## What the task requires:
Using the records below, write out only the lines from the line containing "社内申請で見積書がご入用でした" up to and including the line containing "使用7-11交貨便自備包裝的優勢", exactly, with no pictures.

*** Entries supplied ***

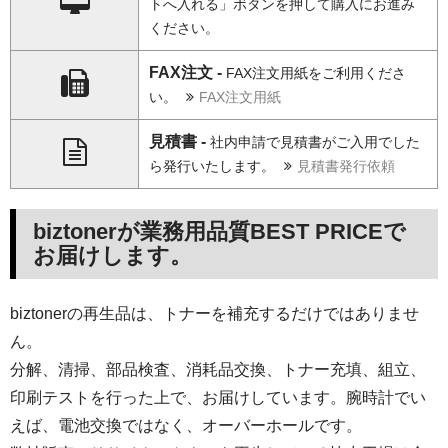
トへ入れる」ボタンを押して購入にお進み
ください。
FAX注文 -
FAX注文用紙をご利用くださ
い。
FAX注文用紙
見積書 -
社内申請で見積書がご入用でした
ら発行いたします。
見積書発行依頼
biztonerが業務用品質BEST PRICEで
お届けします。
biztonerの再生品は、トナーを補充するだけではありませ
ん。
分解、清掃、部品検査、消耗品交換、トナー充填、組立、
印刷テストを行った上で、お届けしています。腕時計でい
えば、電池交換ではなく、オーバーホールです。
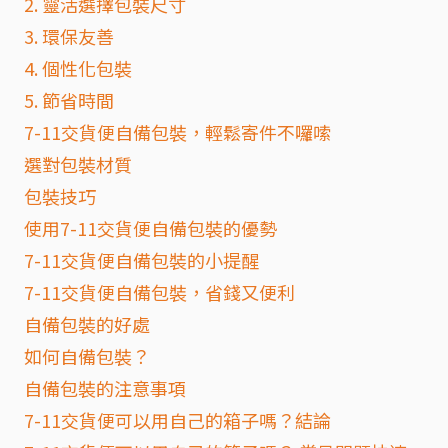
2. 靈活選擇包裝尺寸
3. 環保友善
4. 個性化包裝
5. 節省時間
7-11交貨便自備包裝，輕鬆寄件不囉嗦
選對包裝材質
包裝技巧
使用7-11交貨便自備包裝的優勢
7-11交貨便自備包裝的小提醒
7-11交貨便自備包裝，省錢又便利
自備包裝的好處
如何自備包裝？
自備包裝的注意事項
7-11交貨便可以用自己的箱子嗎？結論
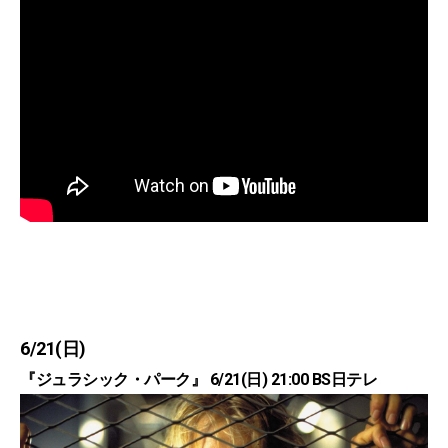
6/21(日)
『ジュラシック・パーク』 6/21(日) 21:00 BS日テレ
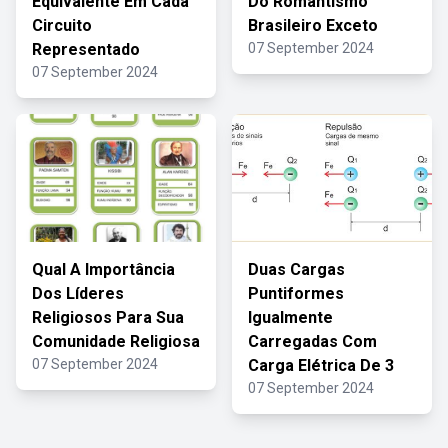
Equivalente Em Cada
Do Romantismo
Circuito
Brasileiro Exceto
Representado
07 September 2024
07 September 2024
Qual A Importância
Duas Cargas
Dos Líderes
Puntiformes
Religiosos Para Sua
Igualmente
Comunidade Religiosa
Carregadas Com
07 September 2024
Carga Elétrica De 3
07 September 2024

*** End of Entries supplied ***

## Output of the task:
社内申請で見積書がご入用でした
ら発行いたします。
見積書発行依頼
biztonerが業務用品質BEST PRICEで
お届けします。
biztonerの再生品は、トナーを補充するだけではありませ
ん。
分解、清掃、部品検査、消耗品交換、トナー充填、組立、
印刷テストを行った上で、お届けしています。腕時計でい
えば、電池交換ではなく、オーバーホールです。
2. 靈活選擇包裝尺寸
3. 環保友善
4. 個性化包裝
5. 節省時間
7-11交貨便自備包裝，輕鬆寄件不囉嗦
選對包裝材質
包裝技巧
使用7-11交貨便自備包裝的優勢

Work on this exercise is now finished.